Penelitian ini bertujuan untuk menganalisis perbedaan standar pengelolaan industri pangan antara Indonesia dan Taiwan dengan pendekatan Maqasid Syariah Ibnu’Asyur, khususnya pada dimensi al-khassah dan al-ammah. Metode yang digunakan adalah kualitatif komparatif dengan pendekatan studi literatur, yang mencakup analisis regulasi, kebijakan publik, dan sumber akademik dari kedua negara.
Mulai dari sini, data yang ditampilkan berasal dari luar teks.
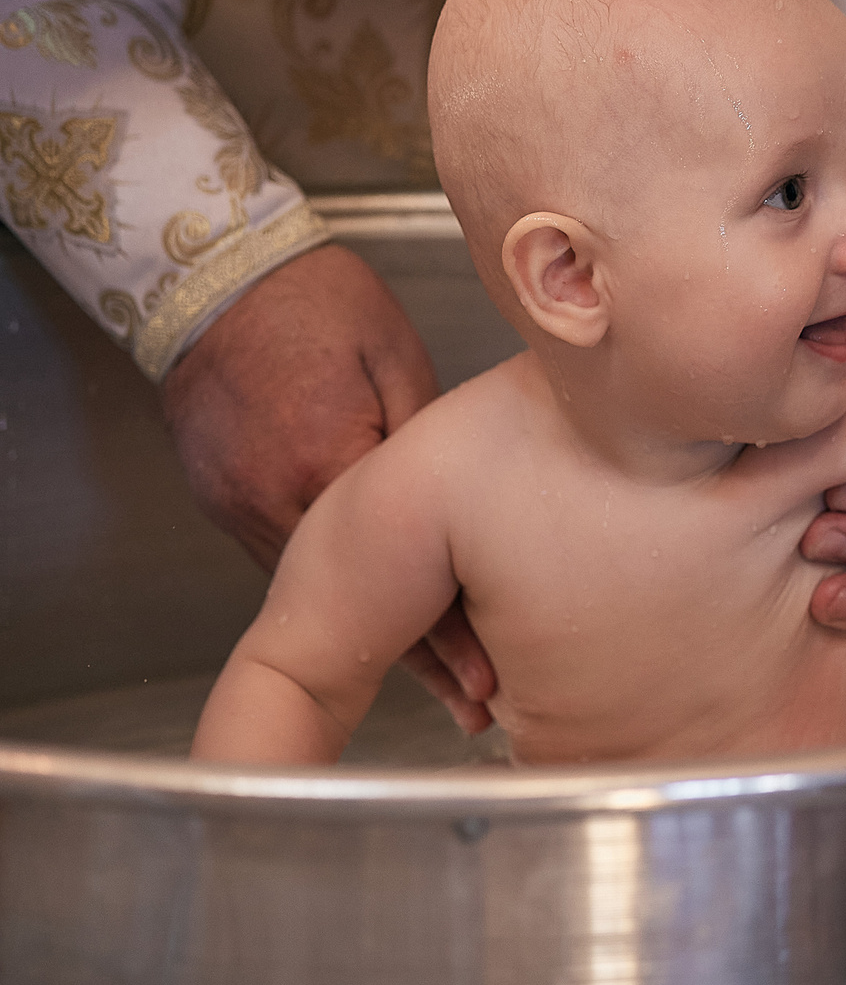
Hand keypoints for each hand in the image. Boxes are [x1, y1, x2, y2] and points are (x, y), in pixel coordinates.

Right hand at [160, 243, 495, 732]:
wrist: (218, 281)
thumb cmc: (319, 305)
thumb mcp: (397, 360)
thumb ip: (432, 439)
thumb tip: (481, 495)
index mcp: (330, 460)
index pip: (404, 571)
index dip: (451, 631)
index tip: (487, 677)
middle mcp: (277, 498)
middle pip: (361, 601)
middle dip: (421, 656)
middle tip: (472, 703)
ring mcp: (241, 503)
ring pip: (324, 594)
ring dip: (378, 634)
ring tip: (439, 682)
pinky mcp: (226, 498)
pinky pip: (290, 561)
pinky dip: (336, 595)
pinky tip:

Hasil penelitian menunjukkan bahwa Indonesia unggul dalam penerapan kebijakan sertifikasi halal berdasarkan Undang-Undang No. 33 Tahun 2014 dan Peraturan Menteri Agama No. 26 Tahun 2019, yang mencerminkan implementasi Maqasid al-khassah untuk melindungi konsumen muslim. Namun, Indonesia menghadapi tantangan dalam memenuhi Maqasid al-ammah, terutama dalam keselarasan dengan standar internasional dan penggunaan teknologi modern dalam pengawasan pangan. Di sisi lain, Taiwan lebih fokus pada kemaslahatan umum dengan kepatuhan tinggi terhadap ISO 22000 dan HACCP, serta penerapan teknologi seperti automated testing dan blockchain traceability. Namun, Taiwan belum mengakomodasi dimensi perlindungan khusus yang ada dalam kebijakan halal Indonesia. Kebaruan penelitian ini terletak pada penerapan Maqasid Syariah Ibnu ‘Asyur sebagai instrumen analisis komparatif antara standar pengelolaan industri pangan di Indonesia dan Taiwan. Kontribusi ilmiah penelitian ini yaitu merumuskan kebijakan pangan integratif yang menggabungkan nilai keagamaan, kepentingan publik, standar global, dan teknologi untuk mengembangkan industri pangan yang adil dan berkelanjutan. Penelitian ini menyimpulkan bahwa pengelolaan industri pangan yang ideal perlu bersifat integrative dan seimbang yaitu menggabungkan perlindungan khusus dan kepentingan umum secara harmonis. Pendekatan Maqasid Syariah Ibnu ‘Asyur berperan penting dalam pengembangan kebijakan pangan yang tidak hanya menitikberatkan pada aspek teknis dan ekonomi, tetapi juga menegakkan nilai moral, social, dan spiritual demi tercapainya keadilan serta keberlanjutan industri pangan global.

Kata Kunci: Maqasid Syariah, Standar Industri Makanan, Indonesia, Taiwan.